Stored dataset items:
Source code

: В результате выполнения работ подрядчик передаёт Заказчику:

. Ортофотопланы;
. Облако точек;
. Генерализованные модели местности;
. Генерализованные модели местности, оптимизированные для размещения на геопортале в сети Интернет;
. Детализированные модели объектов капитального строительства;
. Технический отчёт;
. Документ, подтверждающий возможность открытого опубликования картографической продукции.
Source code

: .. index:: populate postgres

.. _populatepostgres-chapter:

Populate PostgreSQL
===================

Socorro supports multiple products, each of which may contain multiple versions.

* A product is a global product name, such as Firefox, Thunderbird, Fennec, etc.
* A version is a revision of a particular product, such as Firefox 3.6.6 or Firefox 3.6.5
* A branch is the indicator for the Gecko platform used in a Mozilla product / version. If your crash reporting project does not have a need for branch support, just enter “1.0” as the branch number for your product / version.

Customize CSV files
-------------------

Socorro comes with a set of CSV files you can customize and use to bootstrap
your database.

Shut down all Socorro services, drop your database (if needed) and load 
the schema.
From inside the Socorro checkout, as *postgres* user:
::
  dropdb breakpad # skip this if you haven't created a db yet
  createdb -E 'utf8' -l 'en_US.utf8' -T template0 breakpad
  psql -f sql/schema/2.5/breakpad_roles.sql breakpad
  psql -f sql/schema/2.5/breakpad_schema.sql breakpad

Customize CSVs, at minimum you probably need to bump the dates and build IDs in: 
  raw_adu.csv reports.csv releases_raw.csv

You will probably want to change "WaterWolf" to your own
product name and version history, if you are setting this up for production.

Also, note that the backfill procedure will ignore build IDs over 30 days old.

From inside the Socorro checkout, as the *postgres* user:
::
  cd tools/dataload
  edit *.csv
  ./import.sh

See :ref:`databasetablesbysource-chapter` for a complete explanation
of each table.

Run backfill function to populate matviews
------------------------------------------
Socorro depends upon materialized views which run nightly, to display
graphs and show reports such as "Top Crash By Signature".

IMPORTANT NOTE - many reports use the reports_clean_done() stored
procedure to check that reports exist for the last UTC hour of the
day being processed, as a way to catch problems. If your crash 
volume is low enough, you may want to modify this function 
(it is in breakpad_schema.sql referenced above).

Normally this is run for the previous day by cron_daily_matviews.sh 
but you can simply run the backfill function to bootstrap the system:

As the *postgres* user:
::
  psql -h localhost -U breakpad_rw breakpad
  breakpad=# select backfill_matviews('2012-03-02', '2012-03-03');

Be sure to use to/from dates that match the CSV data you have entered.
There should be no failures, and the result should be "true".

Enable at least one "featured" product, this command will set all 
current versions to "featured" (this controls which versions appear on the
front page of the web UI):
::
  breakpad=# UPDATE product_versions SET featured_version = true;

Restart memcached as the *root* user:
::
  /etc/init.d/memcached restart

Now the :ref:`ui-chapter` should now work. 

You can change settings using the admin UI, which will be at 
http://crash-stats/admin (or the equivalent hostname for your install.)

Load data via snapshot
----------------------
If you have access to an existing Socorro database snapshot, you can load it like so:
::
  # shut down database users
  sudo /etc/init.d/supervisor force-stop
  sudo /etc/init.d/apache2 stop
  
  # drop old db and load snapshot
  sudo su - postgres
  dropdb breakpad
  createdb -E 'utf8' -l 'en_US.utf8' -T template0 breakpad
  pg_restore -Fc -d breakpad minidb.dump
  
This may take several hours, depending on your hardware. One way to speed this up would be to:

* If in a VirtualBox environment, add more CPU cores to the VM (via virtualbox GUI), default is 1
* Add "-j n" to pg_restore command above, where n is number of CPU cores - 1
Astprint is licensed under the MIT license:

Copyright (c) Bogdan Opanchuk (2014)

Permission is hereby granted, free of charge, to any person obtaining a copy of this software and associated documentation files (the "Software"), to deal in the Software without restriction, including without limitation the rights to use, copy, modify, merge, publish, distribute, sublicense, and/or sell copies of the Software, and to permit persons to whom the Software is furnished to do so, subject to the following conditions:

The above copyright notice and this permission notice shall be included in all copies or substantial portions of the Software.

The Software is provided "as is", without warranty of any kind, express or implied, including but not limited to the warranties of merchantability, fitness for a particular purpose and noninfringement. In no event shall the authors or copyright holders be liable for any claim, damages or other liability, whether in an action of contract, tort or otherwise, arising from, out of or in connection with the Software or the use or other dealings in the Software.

▸ WHAT YOU HAVE TO DO
Copy word for word the stretch of entries above from the line that has "default is 1" through the line that has "Copyright (c) Bogdan Opanchuk (2014)", both ends included, and nothing outside it.

▸ OUTPUT OF THE TASK
* If in a VirtualBox environment, add more CPU cores to the VM (via virtualbox GUI), default is 1
* Add "-j n" to pg_restore command above, where n is number of CPU cores - 1
Astprint is licensed under the MIT license:

Copyright (c) Bogdan Opanchuk (2014)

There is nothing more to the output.